PROBLEM STATEMENT
Only lines that contain the word "middle" are to be returned from the data below.
____ RECORDS SUPPLIED
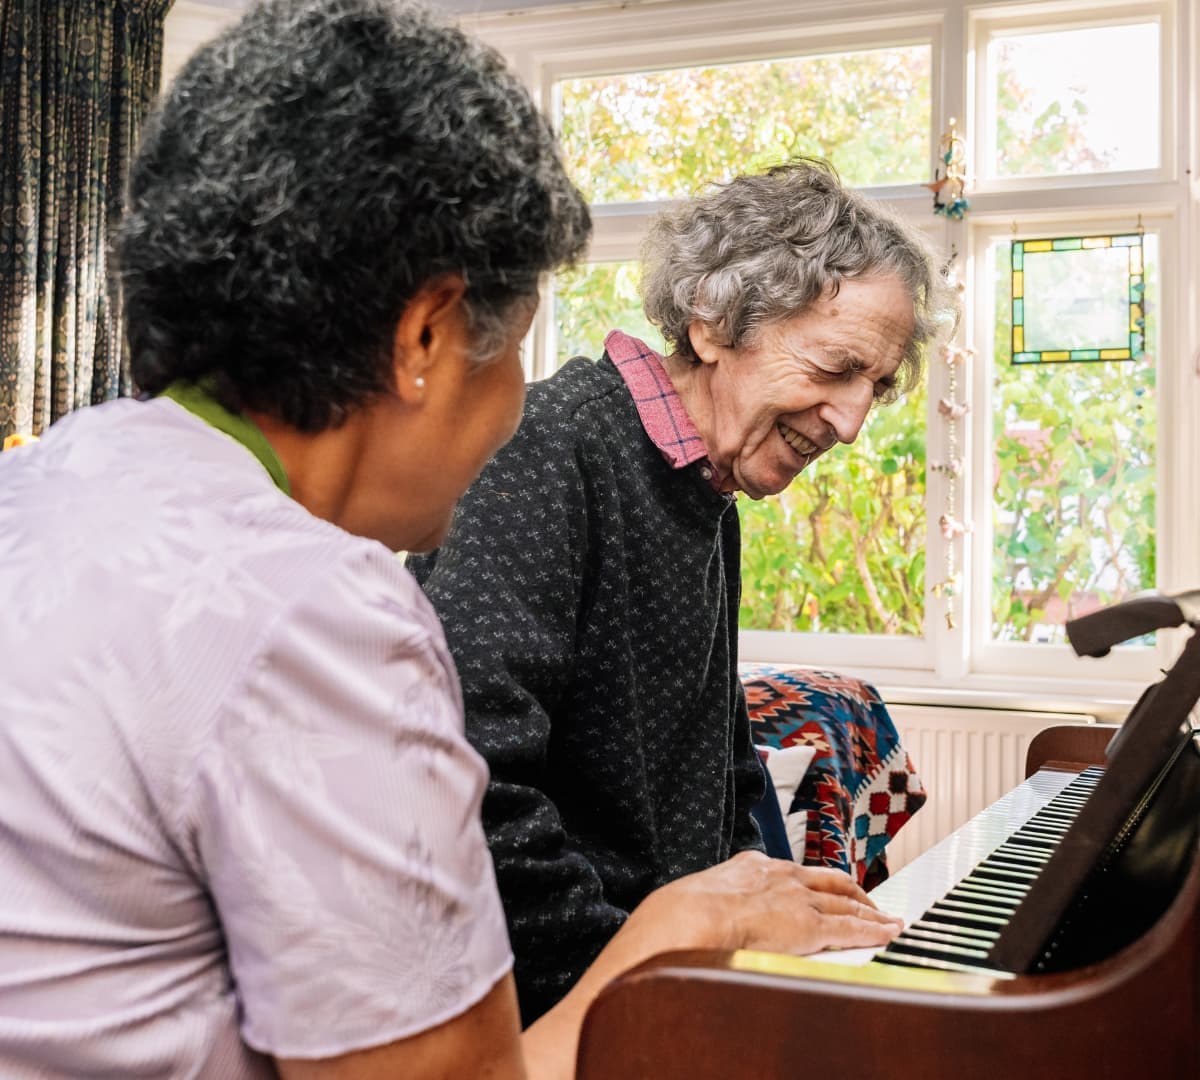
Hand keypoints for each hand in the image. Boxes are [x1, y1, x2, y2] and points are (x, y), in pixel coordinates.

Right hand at [630, 850, 901, 955]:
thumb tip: (700, 917)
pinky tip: (887, 931)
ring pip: (845, 904)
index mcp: (753, 867)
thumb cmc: (683, 915)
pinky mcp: (811, 926)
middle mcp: (781, 877)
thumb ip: (714, 903)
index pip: (791, 873)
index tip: (817, 889)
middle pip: (827, 882)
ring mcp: (798, 900)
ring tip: (886, 919)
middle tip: (865, 900)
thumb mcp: (700, 897)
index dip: (809, 883)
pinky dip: (873, 930)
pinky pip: (851, 929)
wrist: (691, 918)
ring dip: (870, 912)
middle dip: (850, 891)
________
RESULT OF THE TASK
middle mcp: (781, 877)
middle pip: (827, 882)
middle tip: (865, 900)
middle dip: (850, 891)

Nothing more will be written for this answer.